El populismo no es un sistema de gobierno, sino una forma deejercer el poder y de conducir los destinos de una Nación, de la que pueden valerse tanto los autócratas como los gobernantes democráticos.
El que encabezan “los Fernández” (Alberto sosteniendo el bastón de mando y portando la banda presidencial, y Cristina marcando el rumbo y tomando decisiones desde el Senado), es un gobierno con legitimidad democrática de origen (es decir, elegido por el pueblo), pero con un marcado sentido antirrepublicano propio de los autócratas.
Para un populista que gobierna en un sistema democrático, solo son legítimos los gobernantes elegidos a través del sufragio y les resulta incómodo todo aquello que funciona de modo independiente, como por ejemplo la Justicia, los fiscales y los periodistas.
Poder controlar esas voluntades es, para un gobernante populista, una verdadera obsesión; y en el caso de la Justicia, este gobierno, con la impronta de Cristina Fernández, lanza en forma permanente proyectos destinados a domesticarla. Los ejemplos sobran: cuestionar fallos adversos, pretender ampliar la cantidad de miembros de la Corte, proponer que el Congreso controle el desempeño de los jueces, duplicar innecesariamente la cantidad de juzgados federales en lo penal para poder designar jueces domesticables, propiciar un procedimiento más sencillo para designar al jefe de los Fiscales, y ahora proponer que los jueces duren en su cargo un tiempo limitado, cuando en la inamovilidad de los magistrados se asienta la independencia del Poder Judicial, y por lo tanto el sistema republicano.
Los errores jurídicos y constitucionales en los que el Presidente ha incurrido dirigiéndose a estudiantes de derecho, ponen al descubierto al menos dos hipótesis: o nos encontramos frente a un plan sistemático destinado a acorralar a los jueces y reducirlos a un “servicio de justicia” (tal como lo propició el filósofo kirchnerista Mempo Giardinelli), o estamos ante un primer mandatario que ignora el contenido de Ley Fundamental cuya observancia juró hacer cumplir cuando asumió el cargo.
Decir con toda ligereza, que para la Constitución Nacional el Presidente, el vice, los legisladores y los ministros duran en sus cargos mientras tengan buena conducta, es una aberración injustificable, porque todos ellos tienen un período limitado que cumplir según la Ley Suprema, al cabo de los cuales, con buena o mala conducta, deben dejar el cargo (salvo que medie reelección popular). En cambio, los jueces solo tienen un límite para seguir en el cargo: desempeñarse bien. En todo caso, aún con buen desempeño, si quieren seguir en el cargo después de los 75 años, deben lograr que el Presidente los vuelva a nombrar y que el Senado vuelva a brindarles el acuerdo. Pero si lo logran y mantienen un buen desempeño, pueden sostener su cargo de por vida.

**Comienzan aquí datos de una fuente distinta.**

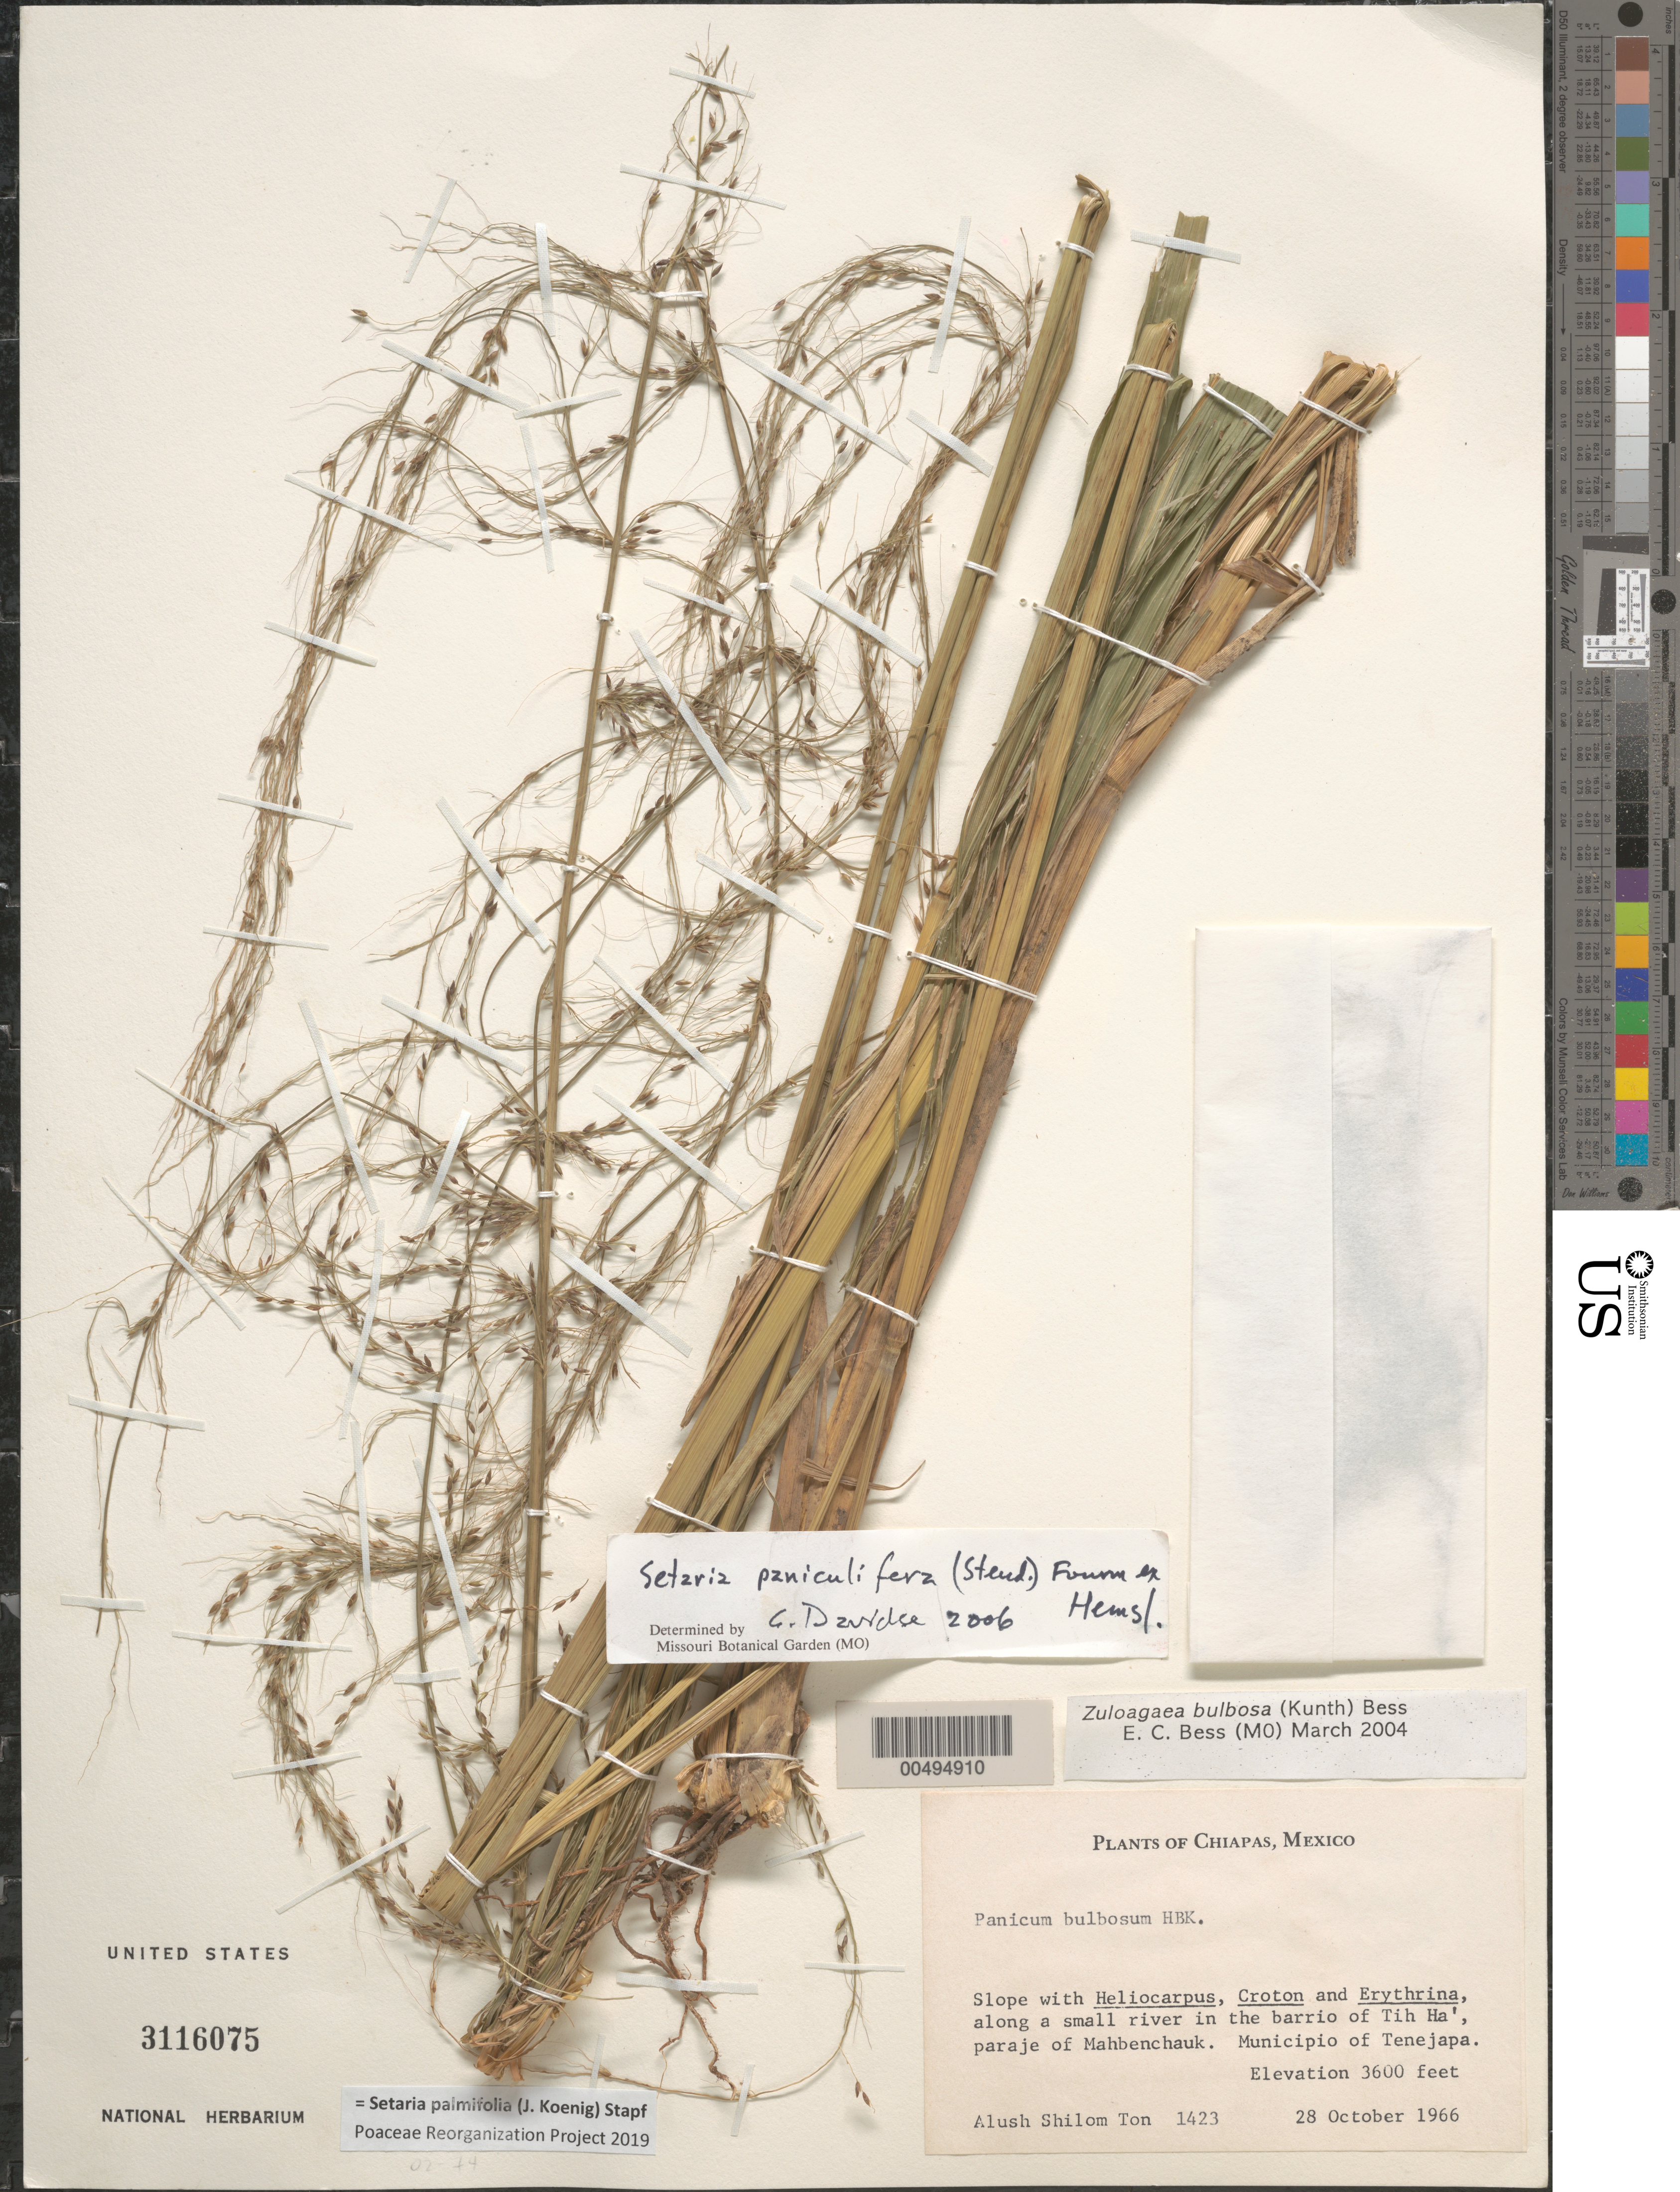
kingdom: Plantae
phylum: Tracheophyta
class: Liliopsida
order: Poales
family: Poaceae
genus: Setaria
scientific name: Setaria palmifolia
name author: (J. Koenig) Stapf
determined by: Poaceae Reorganization Project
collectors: A. S. Ton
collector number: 1423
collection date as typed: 28 Oct 1966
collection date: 1966-10-28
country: Mexico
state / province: Chiapas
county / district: Tenejapa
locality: In the barrio of Tih Ha', paraje of Mahbenchauk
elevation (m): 1097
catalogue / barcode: US 3116075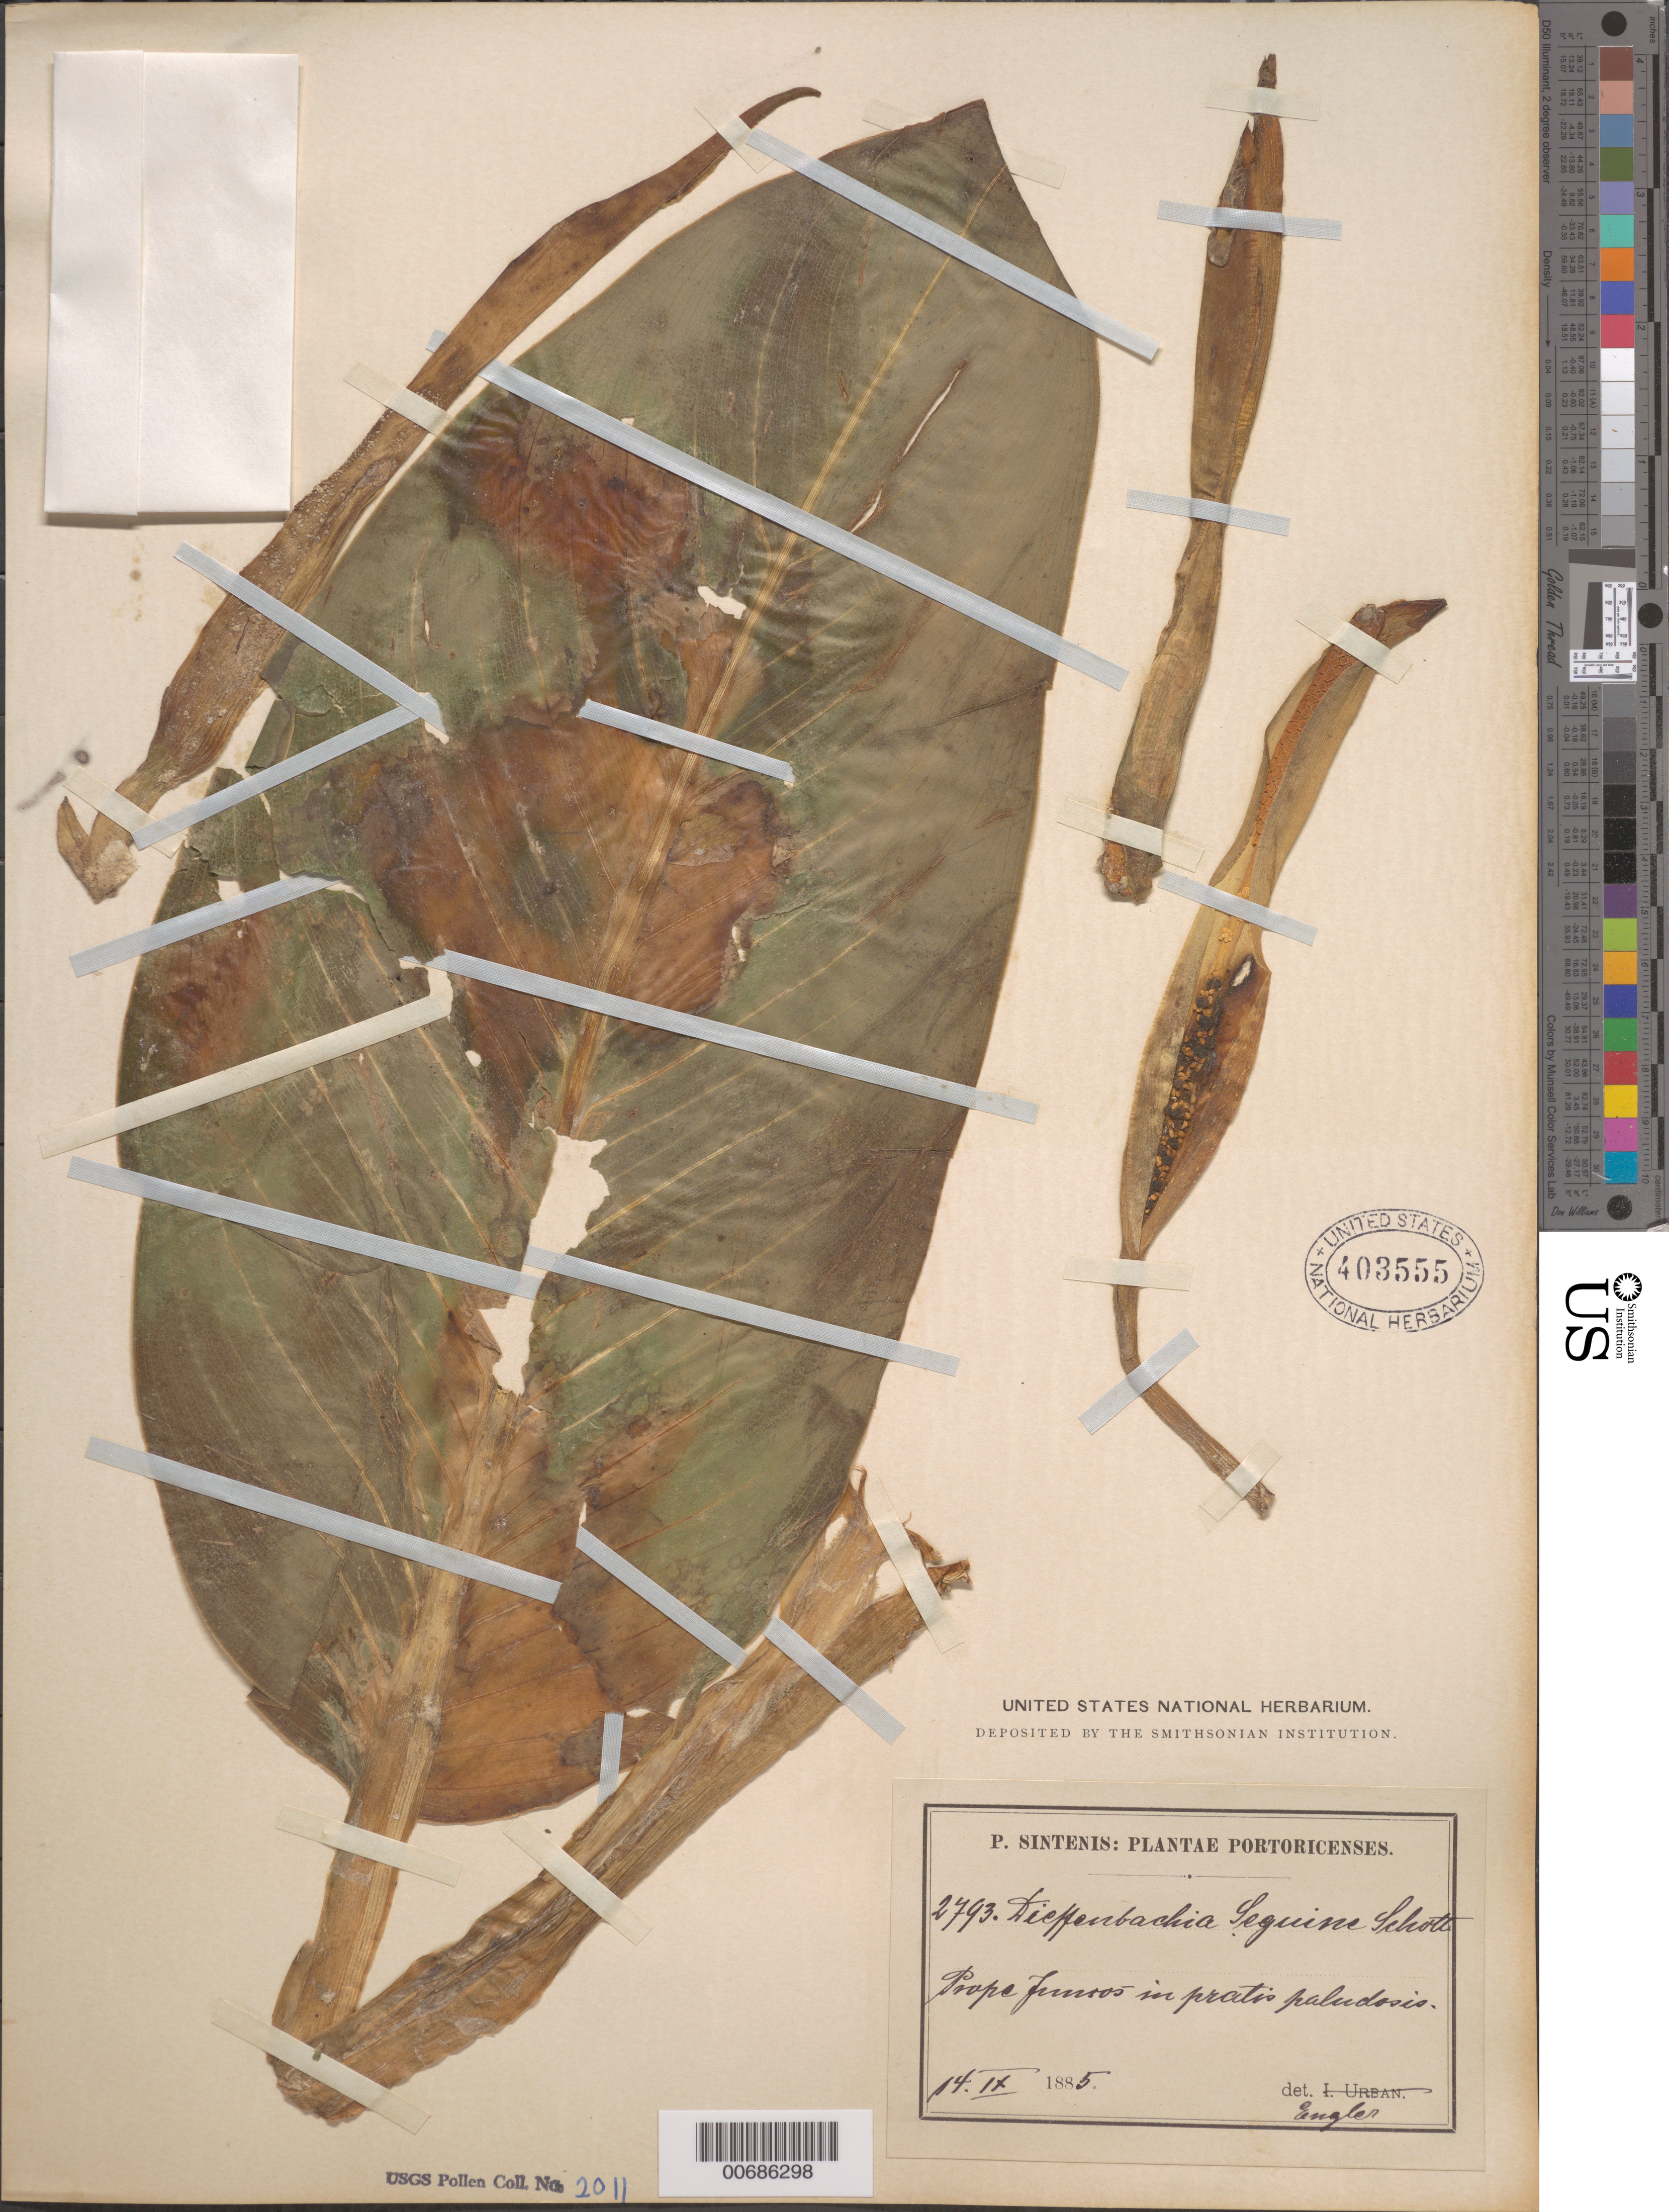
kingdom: Plantae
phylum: Tracheophyta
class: Liliopsida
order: Alismatales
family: Araceae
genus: Dieffenbachia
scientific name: Dieffenbachia seguine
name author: (Jacq.) Schott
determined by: Engler, H. G. A.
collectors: P. Sintenis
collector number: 2793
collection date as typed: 14 Sep 1885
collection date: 1885-09-14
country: Puerto Rico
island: Greater Antilles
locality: Trope funros in pratis paludosis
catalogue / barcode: US 403555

Tampoco es adecuada la comparación con el Procurador General (jefe de los fiscales), porque si bien tiene inamovilidad en su cargo, es porque así lo dispone la ley del Ministerio Público, y no por imperativo constitucional, como sí ocurre con los jueces. Si el Presidente pretende limitar la duración de los cargos de los magistrados, tiene que proponer una reforma constitucional. Ocultarlo es engañar, o desconocer la Carta Magna. Ambos supuestos son graves.
Alberto Fernández se ha ido mimetizando, con el transcurrir de su pésima gestión, con quien realmente tiene el poder (la presidenta del Senado); el problema es que no representa una versión original del populismo kirchnerista, sino una desdibujada copia. Ya lo ha reconocido cuando en un reciente acto público en el que compartía estrado con “ella”, reconoció lo difícil que es hablar después de que previamente lo hiciera Cristina.
Esta simbiosis imperfecta coloca al Presidente en el papel de Cámpora o de Lastiri respecto de Perón, y por lo tanto, por una mediocre premeditación o por una supina e indisimulable ignorancia, este gobierno se inscribe entre las cinco peores gestiones constitucionales que hayamos tenido que sufrir en la Argentina. En ese quinteto están las gestiones de la actual vicepresidenta, pero al menos tiene algo en su favor: sabe qué quiere y adónde va. El otro Fernández necesita brújula, sostén y libreto. Le han escondido la brújula, Cristina ya no lo sostiene tanto, y ensaya lamentables libretos cada día, poniendo más en evidencia su desconcierto.
*Abogado Constitucionalista. Prof. de Derecho Constitucional UBA.